→ **What is expected**:
Copy out all of the data below word for word, leaving out the pictures.

→ **Dataset excerpts**:
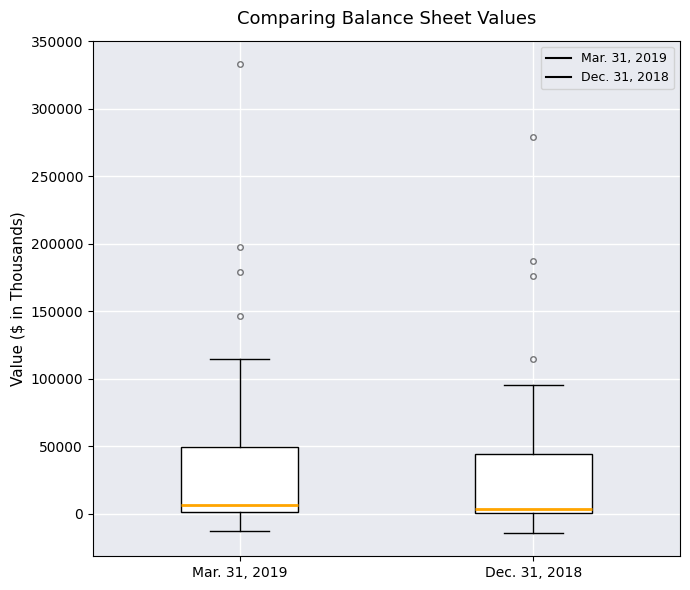

Reading left to right, read every box against the y-axis: the position of its median line, the range the box covers, and the ends of its whiskers. The values are not printed on the chart, so give them approximately, as read against the axis.

Mar. 31, 2019: median 5000, box 0 to 50000, whiskers -15000 to 115000
Dec. 31, 2018: median 5000, box 0 to 45000, whiskers -15000 to 95000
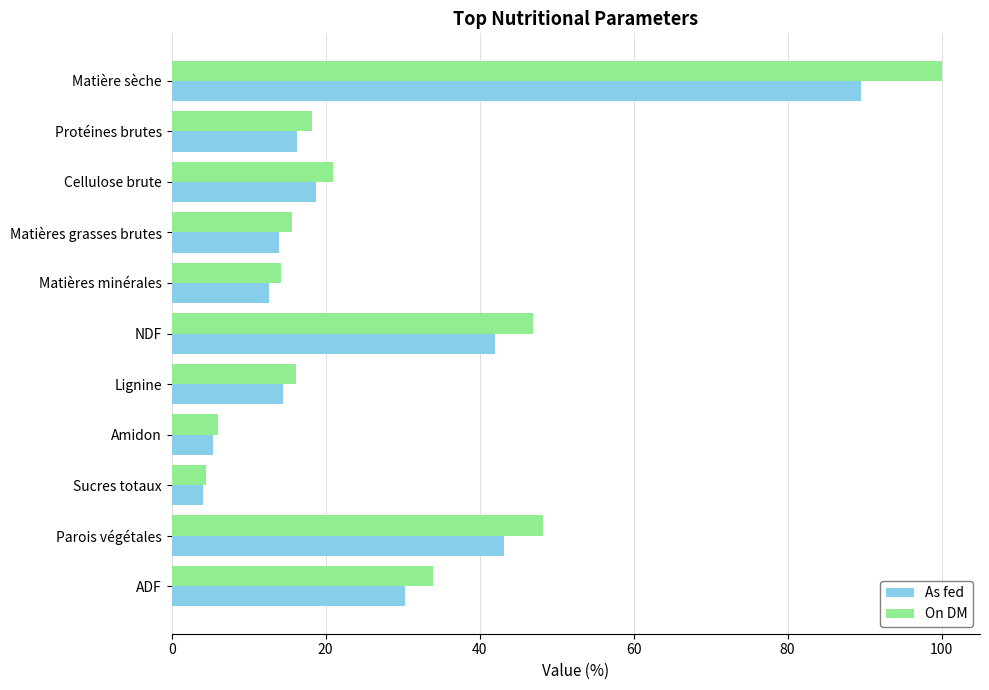

What is the greatest value displayed?

100.0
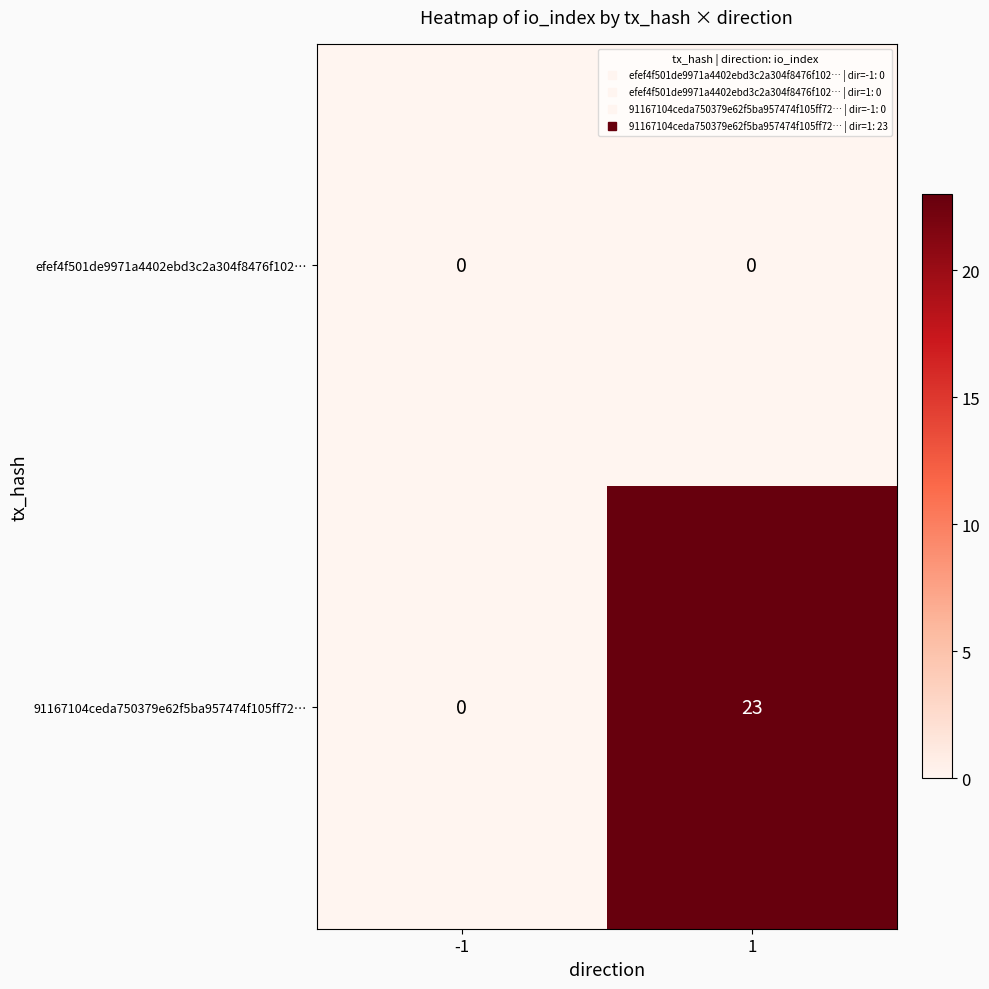

How many distinct data groups are displayed?

2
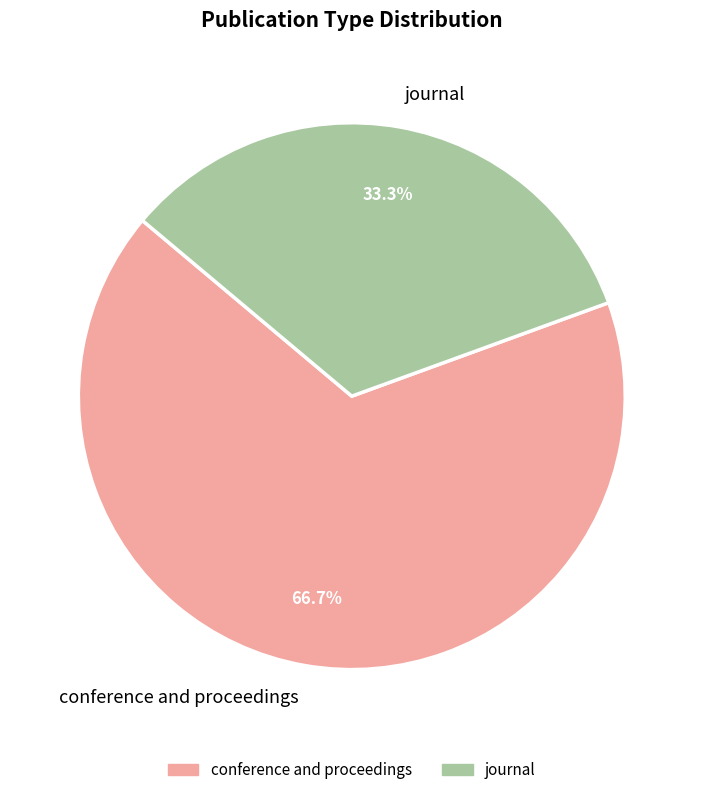

Rank the categories by value from lowest to highest.

journal, conference and proceedings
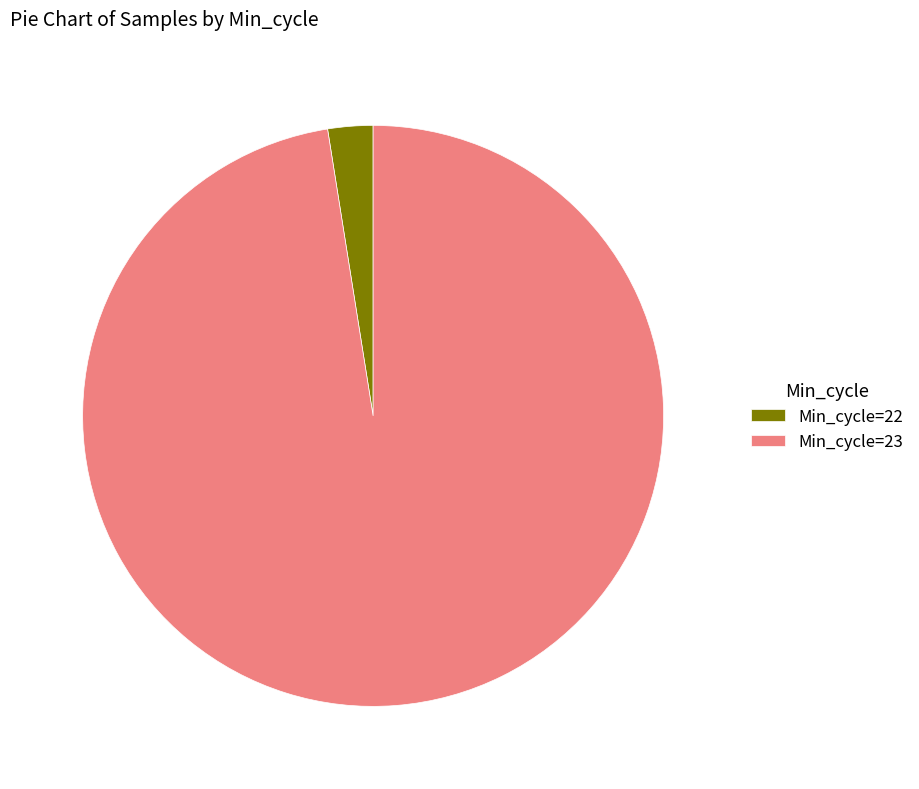

How many segments does this pie chart have?

2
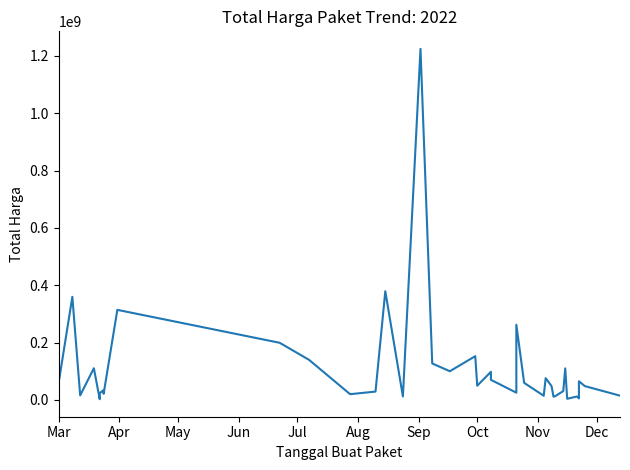

How many values exceed 48140000?

19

→ **Answer box**:
Reading left to right, read every box against the y-axis: the position of its median line, the range the box covers, and the ends of its whiskers. The values are not printed on the chart, so give them approximately, as read against the axis.

Mar. 31, 2019: median 5000, box 0 to 50000, whiskers -15000 to 115000
Dec. 31, 2018: median 5000, box 0 to 45000, whiskers -15000 to 95000

What is the greatest value displayed?

100.0

How many distinct data groups are displayed?

2

Rank the categories by value from lowest to highest.

journal, conference and proceedings

How many segments does this pie chart have?

2

How many values exceed 48140000?

19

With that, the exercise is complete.